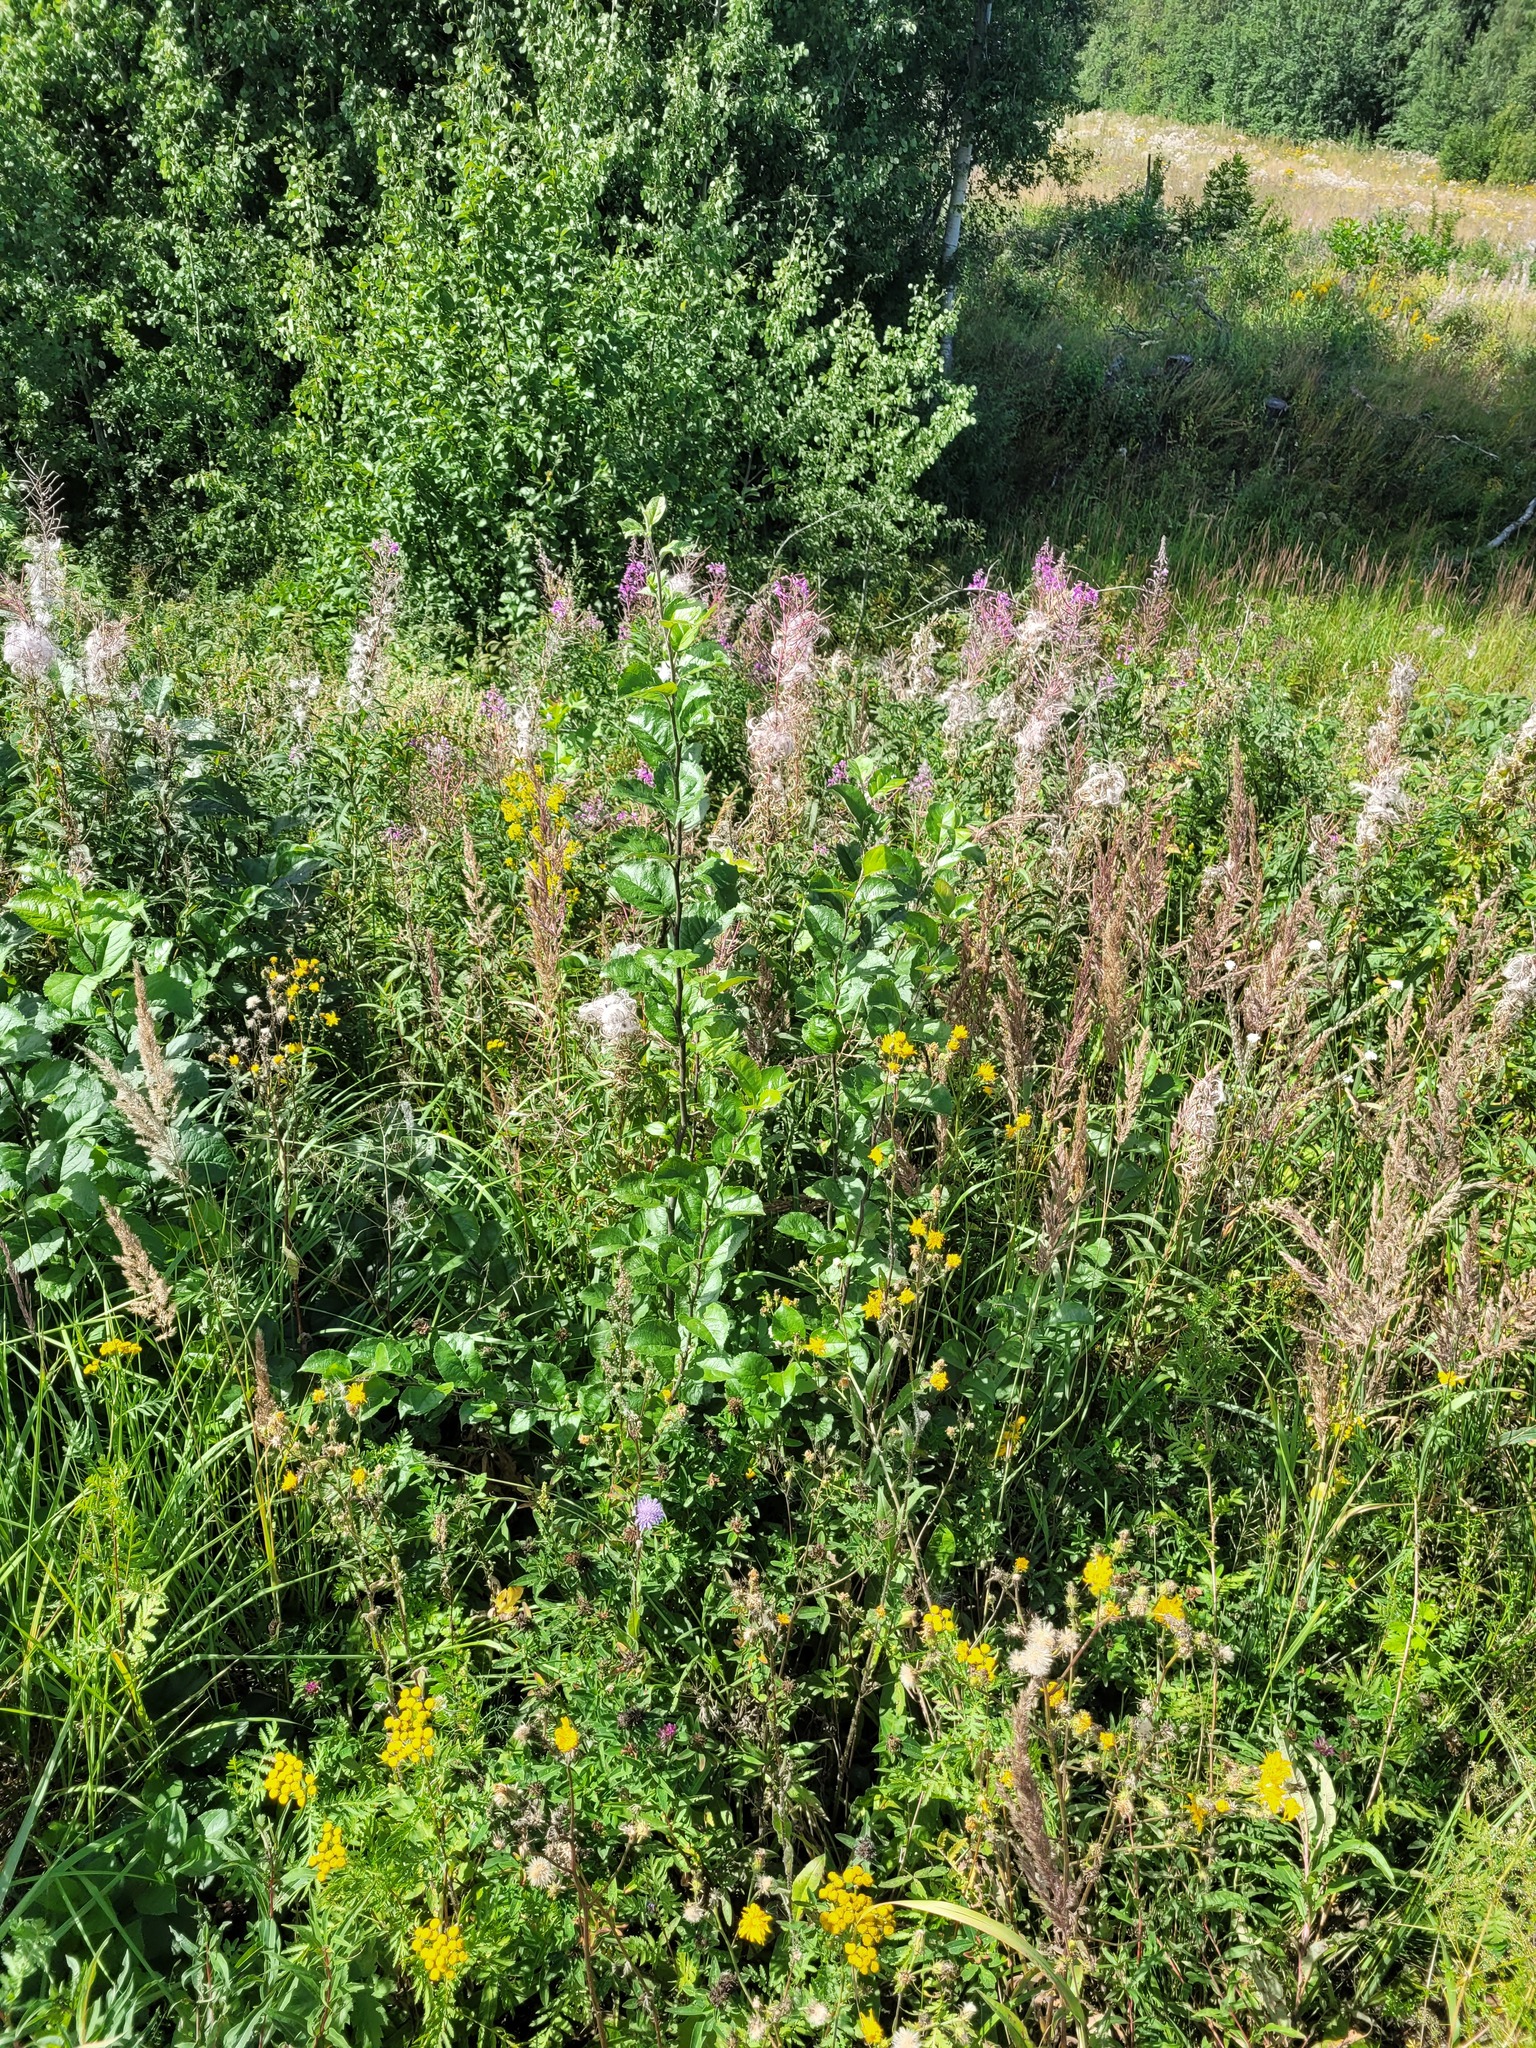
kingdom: Plantae
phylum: Tracheophyta
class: Magnoliopsida
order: Rosales
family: Rosaceae
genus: Malus
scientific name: Malus domestica
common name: Apple
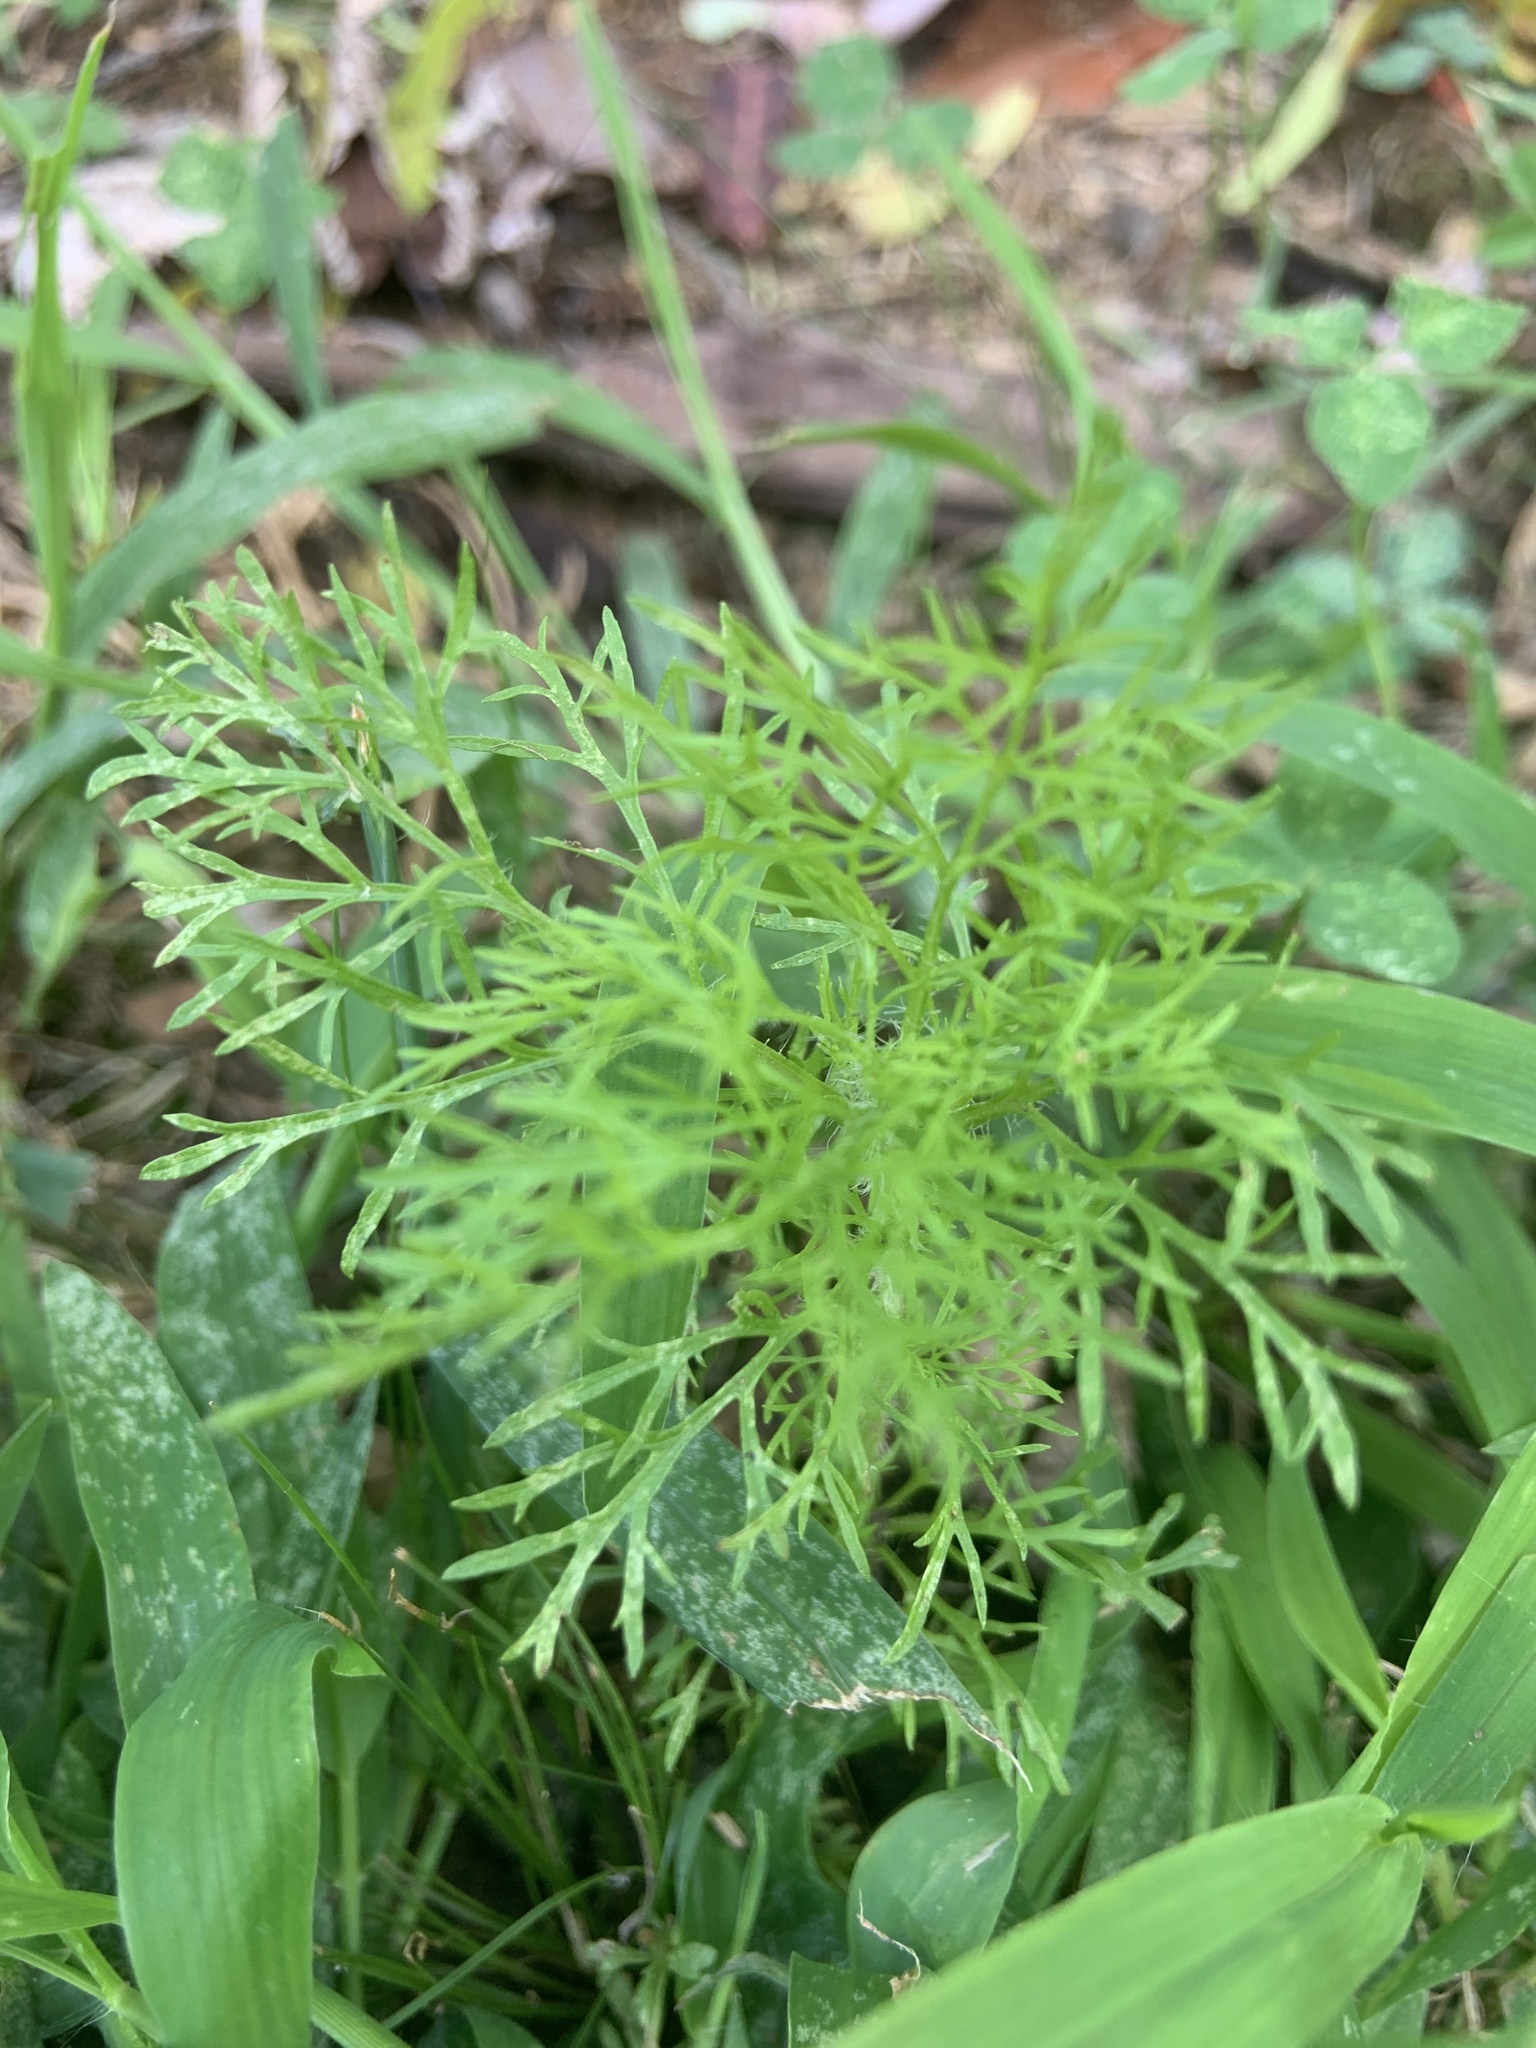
..........
**INSTRUCTIONS TO FOLLOW**:
Can you reproduce the lines of every row above word for word, leaving out the pictures?

**OUTPUT FOR THIS EXERCISE**:
kingdom: Plantae
phylum: Tracheophyta
class: Magnoliopsida
order: Rosales
family: Rosaceae
genus: Malus
scientific name: Malus domestica
common name: Apple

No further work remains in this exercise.